Only aspartame goodness for the Professor! Can Miss Stank be Ginger?
~Aztec
by SanFranciscoJim 42 Replies latest jw friends
Only aspartame goodness for the Professor! Can Miss Stank be Ginger?
~Aztec
Only aspartame goodness for the Professor!
Thanks az!! Woo hoo! Actually sugar's fine in everything except drinks.
Can Miss Stank be Ginger?
I asked her about that and she said it has always been her dream!
I think Syrup should be Gilligan.
My mental state will be excellent! I will be a totally spiritual man as I spend the majority of my time going out in field service to preach the good news to the animals, birds, fish, and insect species. They will learn that they too can have a relationship with god, and not have to suffer the pain of death anymore. Of course, nothing's free, and they'll have to go out in service too, and collect donations to submit to me.
Hmmmm, almost sounds like an MLM scheme.
Walter
Ontario District Overbeer
My mental state will be excellent! I will be a totally spiritual man as I spend the majority of my time going out in field service to preach the good news to the animals, birds, fish, and insect species. They will learn that they too can have a relationship with god, and not have to suffer the pain of death anymore. Of course, nothing's free, and they'll have to go out in service too, and collect donations to submit to me.
Preaching to the animals: separating the sheep from the goats.
Preaching to the birds: separating the sparrows from the vultures.
Preaching to the fish: separating the trout from the sharks.
Preaching to the insects: separating the grubs from the maggots.
What about the trees? Just because they're in a fixed location and can't go out in field service......
I hate to defend WT logic, but I've actually never been able to see the logic in your arguement, SFJim. People who are gonna be bored, are gonna be bored even now, when life is demonstably to short.
200k into the future, I'm sure I'd be ready to revisit something I had loved doing 100k years ago.
"maybe the fastest I can do is twice the speed of sound" haha You are STOOOOOPID. Do you know that we already travel WAY faster than that.
I hate to defend WT logic, but I've actually never been able to see the logic in your arguement, SFJim. People who are gonna be bored, are gonna be bored even now, when life is demonstably to short.
Interesting perspective, six. However, I don't think the WTBTS has ever detailed what the millenial survivors will be doing for the rest of eternity. The only thing I've seen are the familiar (and, IMHO ridiculous) illustrations of people walking around with baskets of fruit and vegetables while their children pet lions and tigers. Has the WT ever speculated on how the immortals will occupy the rest of eternity?

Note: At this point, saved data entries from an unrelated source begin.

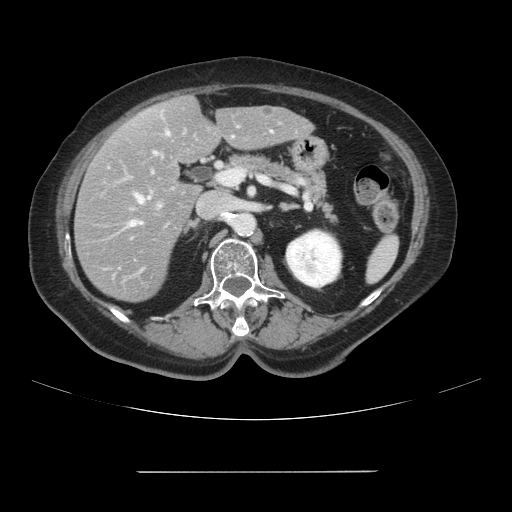
Contrast-enhanced abdominal CT, one axial slice. Position 48 of 111 along the scan axis. 120 kVp. Intravenous contrast given. Soft-tissue window (W 400 / L 40 HU). 512 × 512 image matrix, field of view 400 × 400 mm. Case-level facts recorded for this patient, not image findings: patient: female, age 74 years at operation; diagnosis: colorectal cancer liver metastases, imaged before liver resection; multiple liver metastases: yes.
Structures marked on this image (expert manual segmentation):
- hepatic veins: bounding box (x1, y1, x2, y2) in pixels: (130, 132, 169, 226)
- liver: (75, 96, 312, 302)
- planned liver remnant (the part of the liver to remain after resection): (142, 97, 312, 164)
- portal vein (with intrahepatic branches): (122, 121, 283, 209)
- liver metastasis: (265, 107, 271, 115)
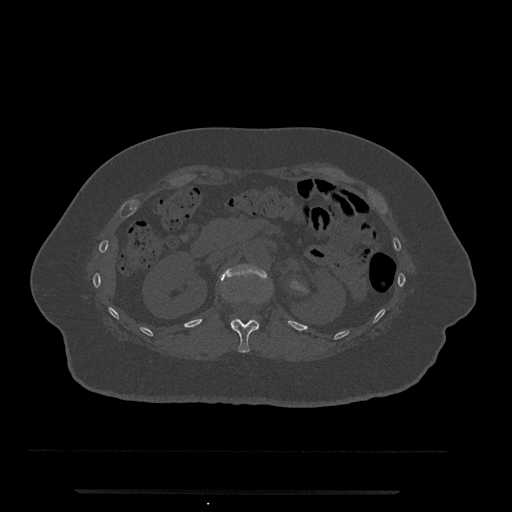
CT including the spine, one axial slice. Reconstruction kernel Br40s/3. 120 kVp. Bone window (W 1800 / L 400 HU). 512 × 512 image matrix, field of view 440 × 440 mm. Female patient, age 51 years. Case-level facts recorded for this patient, not image findings: primary cancer: neuro; vertebrae with lytic lesions (as recorded): T8.
Outlined on this slice (semi-automatically segmented with operator editing):
- L1 vertebra: box from (x=221, y=264) to (x=267, y=329) px
- T12 vertebra: (x=231, y=319)–(x=259, y=353)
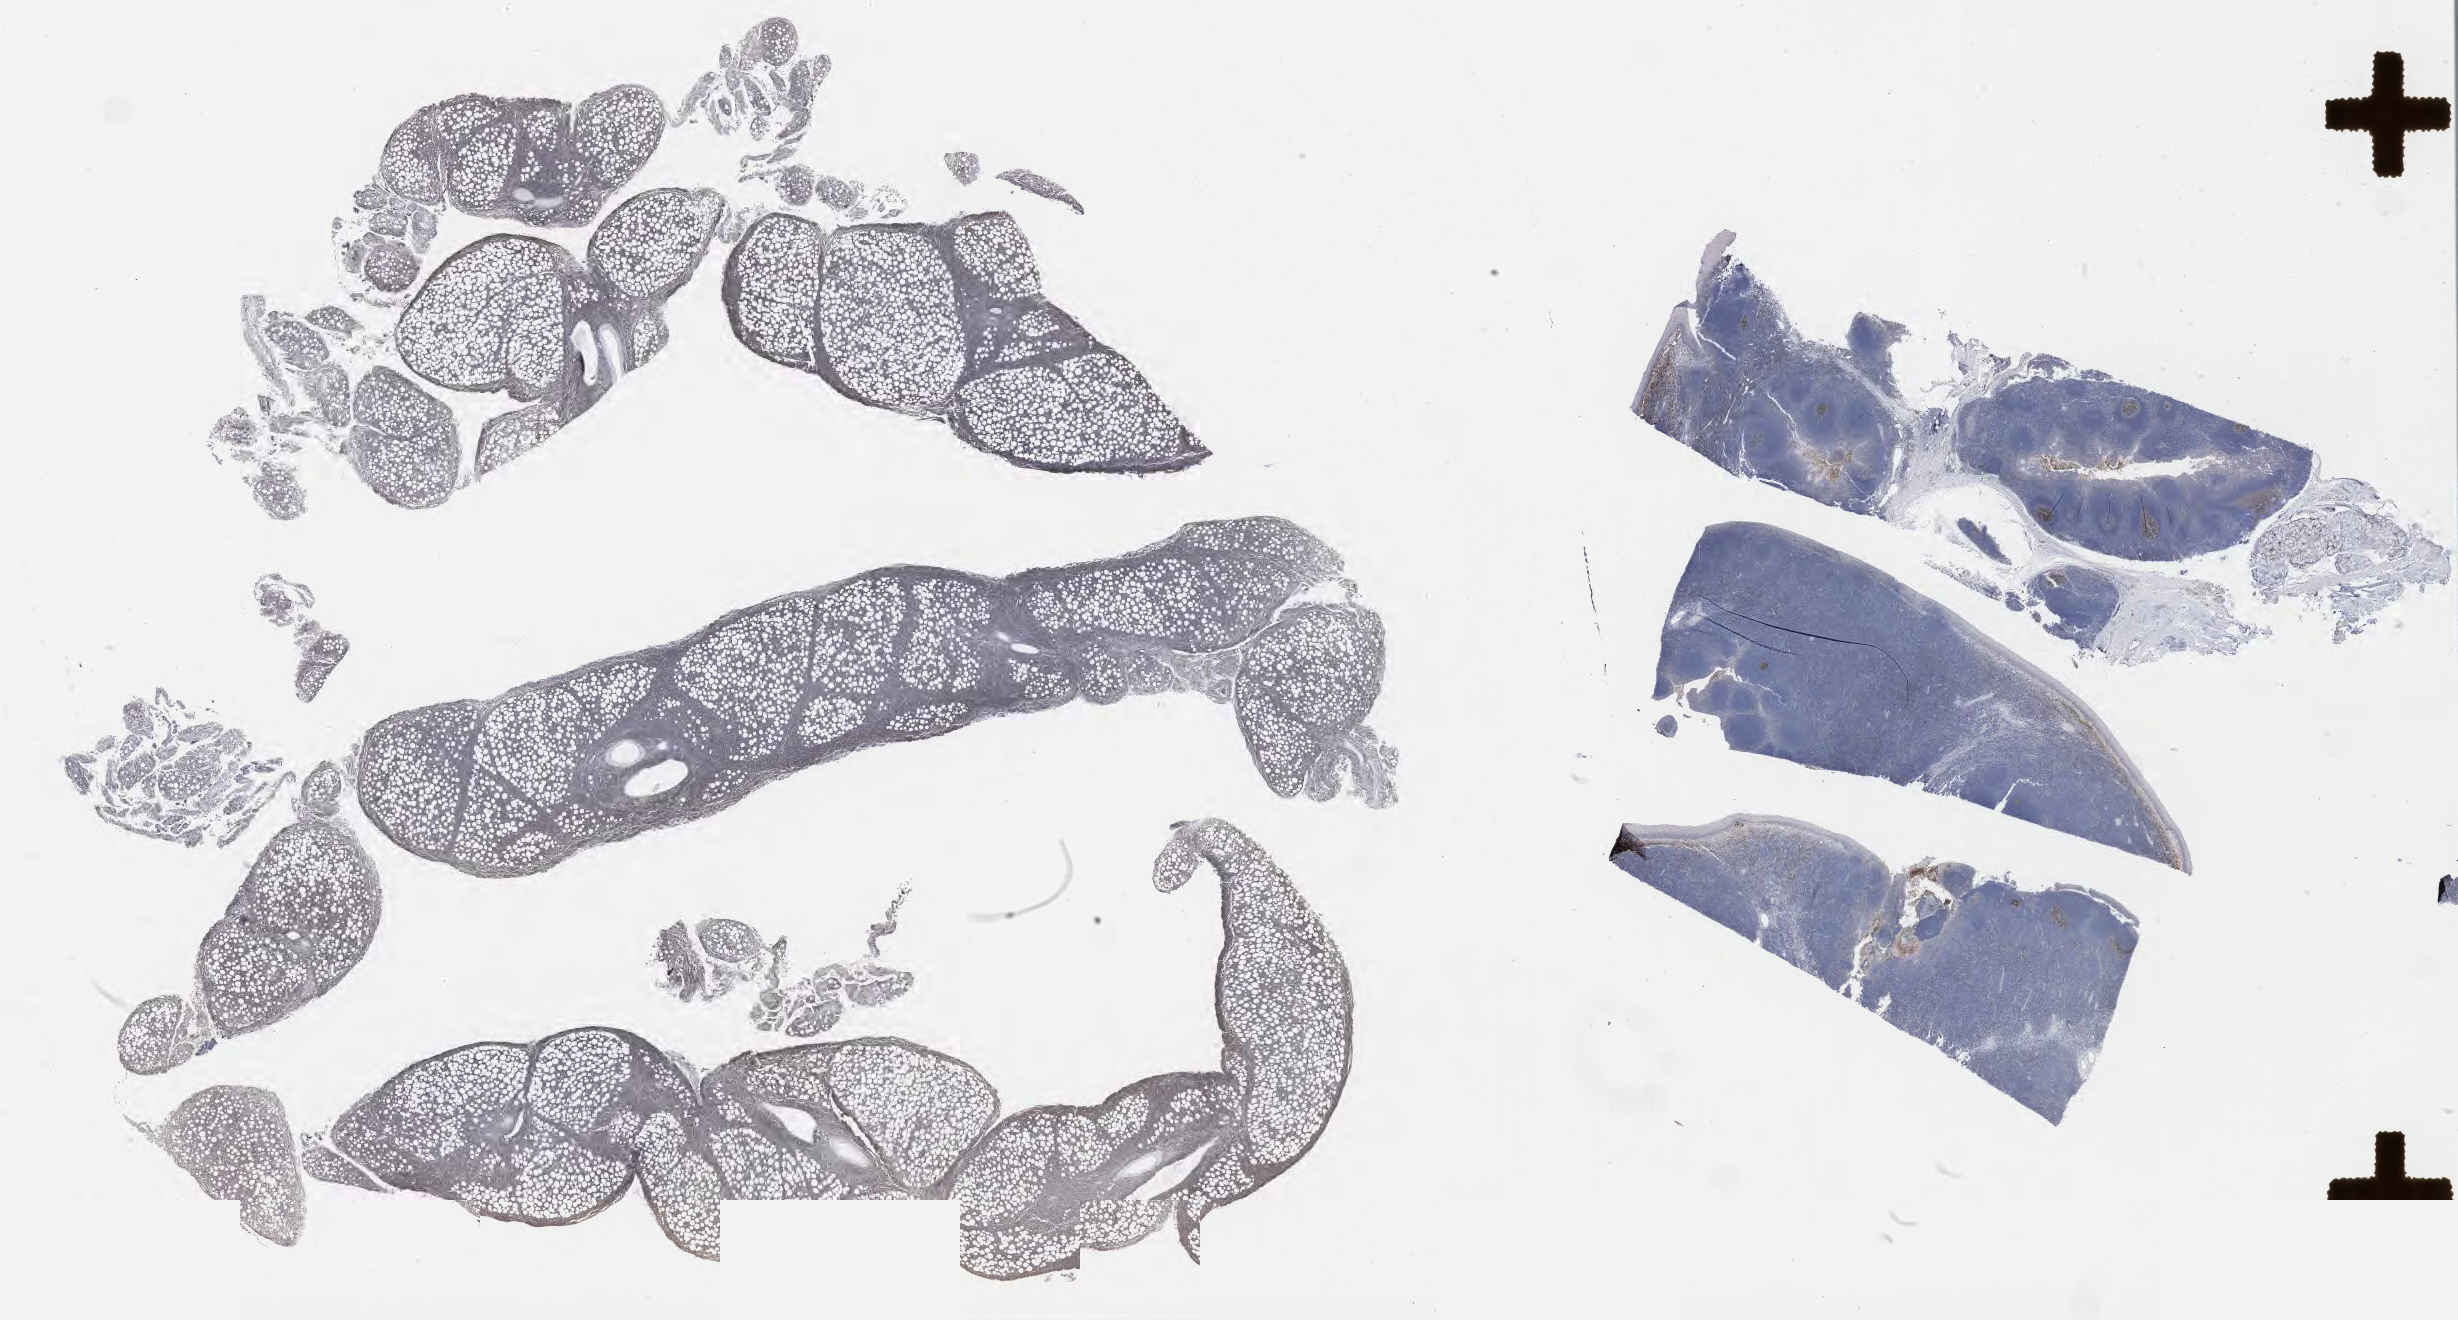
Whole-slide image, immunohistochemical stain for CD10, shown as a low-resolution overview of the whole scanned area (about 39.8 x 21.4 mm); tumor tissue; anatomic site: abdomen proper. Female patient; age at initial diagnosis 9 years.
Histologic diagnosis: Burkitt lymphoma, NOS.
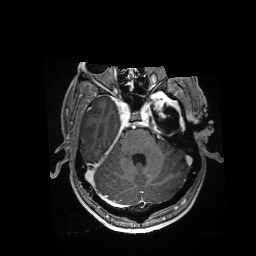
Brain MRI from a brain-tumour surgery series, one axial slice. Position 115 of 176 along the scan axis. T1-weighted post-contrast. 256 × 256 image matrix. Case-level facts recorded for this patient, not image findings: histopathology: Glioblastoma; WHO grade: 4; IDH mutation: no; tumour location: Left Anterior/Superior Temporal.
Annotated regions visible in this slice (outlined manually by an expert reader):
- residual tumour: box from (x=152, y=91) to (x=180, y=113) px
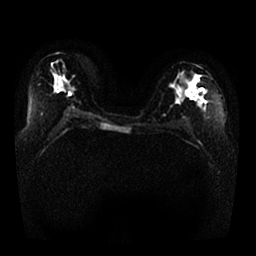
Breast MRI, one axial slice. Position 15 of 25 along the scan axis. Diffusion-weighted series; image 2 of 4 stored at this slice position (different b-values; order by instance number). 1.5 T. 4 mm slice thickness. 256 × 256 image matrix, field of view 350 × 350 mm. Female patient.
Outlined on this slice (outlined manually by an expert reader):
- tumour on diffusion-weighted imaging: bounding box (x1, y1, x2, y2) in pixels: (186, 87, 195, 98)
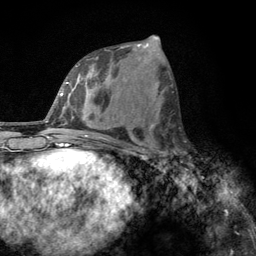
Breast MRI, one axial slice; position 55 of 134 along the scan axis; cropped to one breast; dynamic contrast-enhanced series, time point 2 of 6 at this slice position (early post-contrast); 3 T; TE 2.8 ms, TR 7.8 ms; 256 × 256 image matrix, field of view 170 × 170 mm. Female patient.
Structures marked on this image (semi-automatically segmented with operator editing):
- enhancing-tissue mask used for the functional tumour volume (all voxels passing the contrast-enhancement thresholds inside the analysis volume; usually the tumour): box from (x=160, y=147) to (x=186, y=164) px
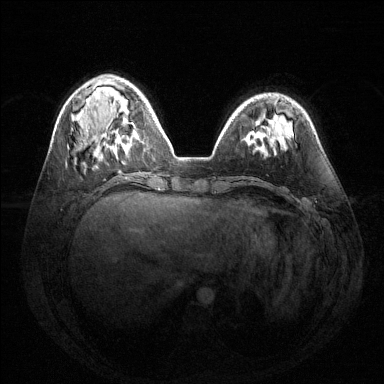
Breast MRI (dynamic contrast-enhanced), one axial slice. Dynamic contrast-enhanced series, time point 2 of 6 at this slice position (early post-contrast). 1.5 T. TE 1.6 ms, TR 4.6 ms. 1.2 mm slice thickness. 384 × 384 image matrix. Female patient.
Annotated regions visible in this slice (semi-automatic segmentation, software-assisted and operator-edited):
- enhancing-tissue mask used for the functional tumour volume (all voxels passing the contrast-enhancement thresholds inside the analysis volume; usually the tumour): box from (x=114, y=123) to (x=138, y=153) px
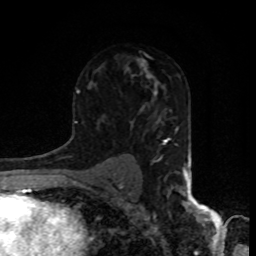
Breast MRI, one axial slice; slice 54 of 80 in the series (ordered by position); cropped to one breast; dynamic contrast-enhanced series, time point 2 of 8 at this slice position (early post-contrast); 1.5 T; TE 4.2 ms, TR 7 ms; 2 mm slice thickness; 256 × 256 image matrix, field of view 155 × 155 mm. Female patient.
Outlined on this slice (semi-automatic segmentation, software-assisted and operator-edited):
- enhancing-tissue mask used for the functional tumour volume (all voxels passing the contrast-enhancement thresholds inside the analysis volume; usually the tumour): bounding box [x1, y1, x2, y2] px = [150, 75, 158, 86]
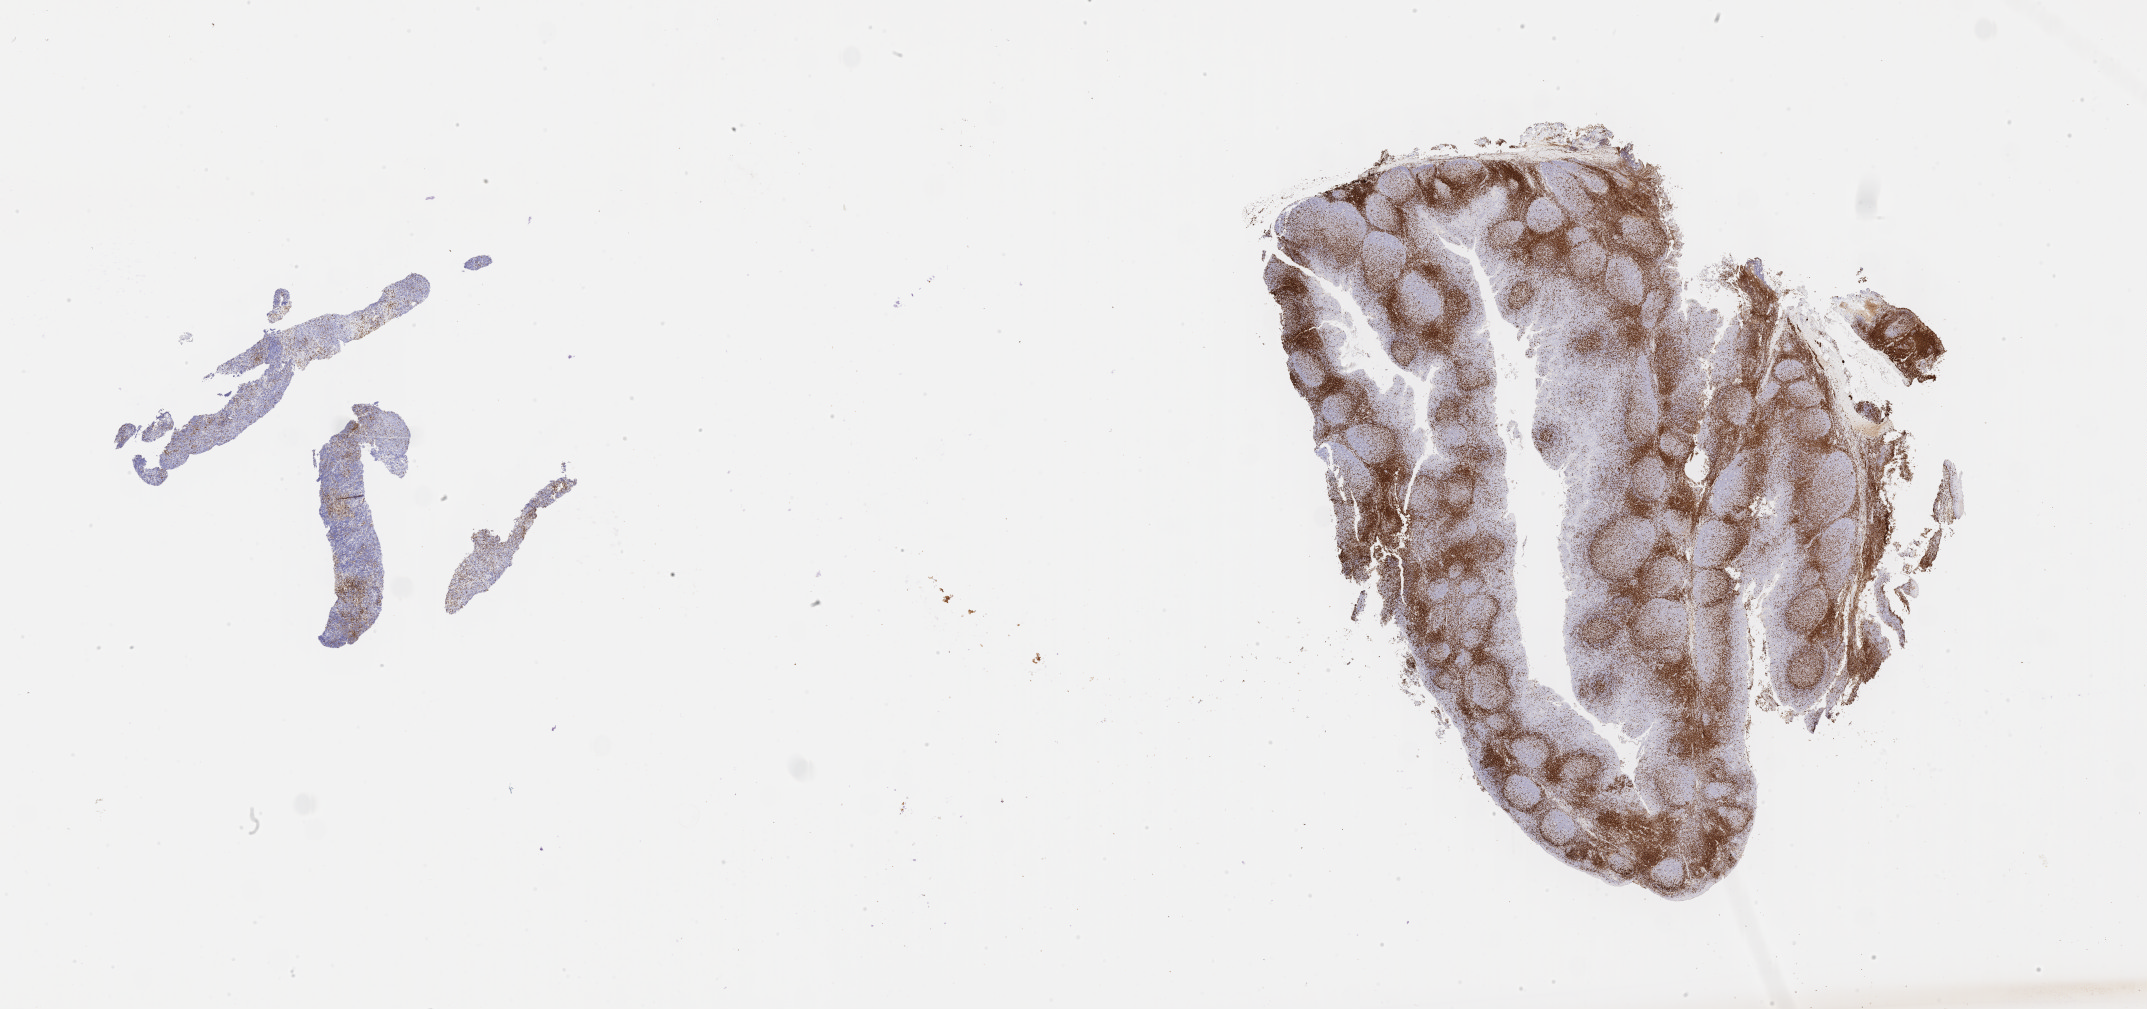
IHC for CD3, whole-slide image — shown as a low-resolution overview of the whole scanned area (about 34.7 x 16.3 mm), tumor tissue, anatomic site: abdomen proper. Patient: male, age at initial diagnosis 2 years.
Diagnosis: Diffuse large B-cell lymphoma, NOS.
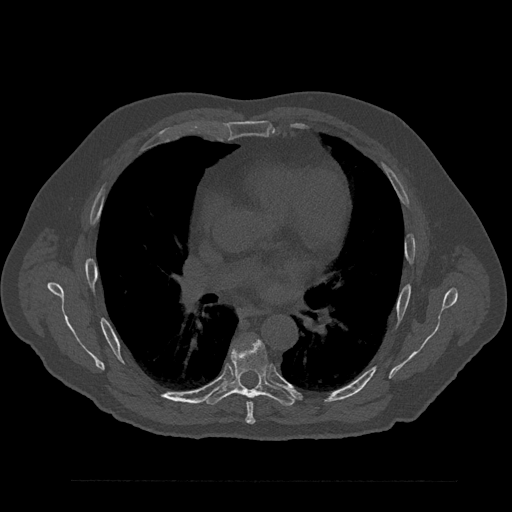
CT including the spine, one axial slice; reconstruction kernel Br40s/3; 120 kVp; bone window (W 1800 / L 400 HU); 512 × 512 image matrix. Patient: male, 61 years. Case-level facts recorded for this patient, not image findings: primary cancer: prostate.
Annotated regions visible in this slice (semi-automatically segmented with operator editing):
- T6 vertebra: bounding box <245,402,255,424> (left, top, right, bottom; pixels)
- T7 vertebra: <204,337,295,406>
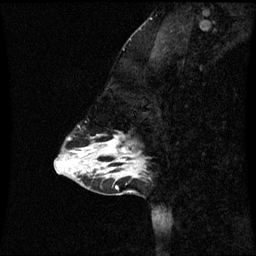
Breast MRI (dynamic contrast-enhanced), one sagittal slice; slice 18 of 60 in the series (ordered by position); dynamic contrast-enhanced series, image 2 of 3 at this slice position (ordered by acquisition); 1.5 T; TE 4.2 ms, TR 8.9 ms; 2 mm slice thickness; 256 × 256 image matrix, field of view 220 × 220 mm. Female patient, age 43 years. Case-level facts recorded for this patient, not image findings: setting: breast cancer imaged before/during neoadjuvant chemotherapy; receptor status: HR-positive, HER2-negative.
Structures marked on this image (semi-automatic segmentation, software-assisted and operator-edited):
- analysis volume of interest (the breast-tissue region the enhancement analysis was run in; not a lesion): box from (x=84, y=136) to (x=144, y=171) px
- tumour enhancement mask (voxels above the 70 % enhancement threshold inside the analysis volume of interest): (x=105, y=140)–(x=125, y=163)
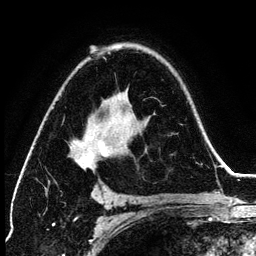
Breast MRI (dynamic contrast-enhanced), one axial slice. Position 85 of 134 along the scan axis. Cropped to one breast. Dynamic contrast-enhanced series, time point 2 of 6 at this slice position (early post-contrast). 3 T. TE 4.2 ms, TR 7.9 ms. 1.2 mm slice thickness. 256 × 256 image matrix, field of view 170 × 170 mm. Female patient.
Outlined on this slice (semi-automatically segmented with operator editing):
- enhancing-tissue mask used for the functional tumour volume (all voxels passing the contrast-enhancement thresholds inside the analysis volume; usually the tumour): box from (x=78, y=53) to (x=110, y=168) px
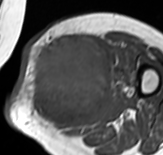
MRI of an extremity soft-tissue mass, one axial slice; position 37 of 65 along the scan axis; MR volume resampled by the dataset authors to the PET/CT grid (not the native acquisition matrix); 3.27 mm slice thickness; 163 × 155 image matrix, field of view 159 × 151 mm. Female patient. From the clinical record (not read from this slice): histological type: pleomorphic leiomyosarcoma; grade: high; site of the primary tumour: left thigh.
Outlined on this slice (expert contour drawn on MRI and transferred to this co-registered scan by the dataset authors):
- gross tumour volume including surrounding oedema: bounding box [x1, y1, x2, y2] px = [28, 35, 116, 132]
- gross tumour volume (mass): [28, 35, 111, 130]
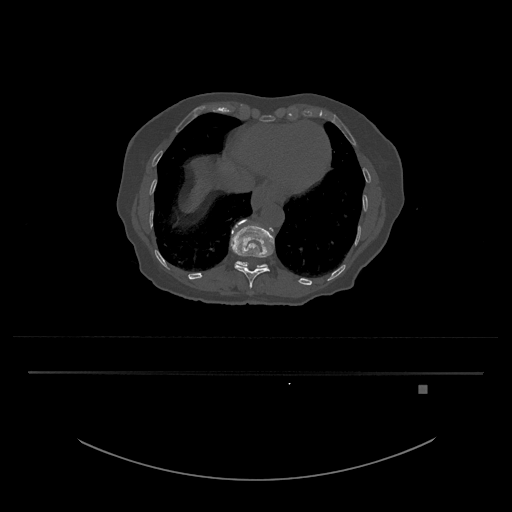
CT including the spine, one axial slice. Reconstruction kernel Br40s/3. Bone window (W 1800 / L 400 HU). 512 × 512 image matrix, field of view 500 × 500 mm. Patient: female, 57 years. Case-level facts recorded for this patient, not image findings: primary cancer: cervical.
Outlined on this slice (semi-automatic segmentation, software-assisted and operator-edited):
- T11 vertebra: bounding box [x1, y1, x2, y2] px = [230, 219, 275, 289]
- T12 vertebra: [235, 261, 268, 269]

*takes hearty bite of peach*
The only thing I've seen are the familiar (and, IMHO ridiculous) illustrations of people walking around with baskets of fruit and vegetables while their children pet lions and tigers.
*wipes chin* and your point is?
*screams at lion* "Leo, let go of little Jimmy. Bad lion!, Bad!"
Caption: "Hmmmmm.....that boy looks delicious. *slurp*"
"maybe the fastest I can do is twice the speed of sound" haha You are STOOOOOPID. Do you know that we already travel WAY faster than that.
Not if you take public transit.
For serious, how are we supposed to get around in paradise? No bikes, scooters, skateboards or cars? If we walked everywhere at that glacial pioneer pace, that would kill a lot of time.
I wonder how Jehoover will convince all the tigers and lions to become vegetarians?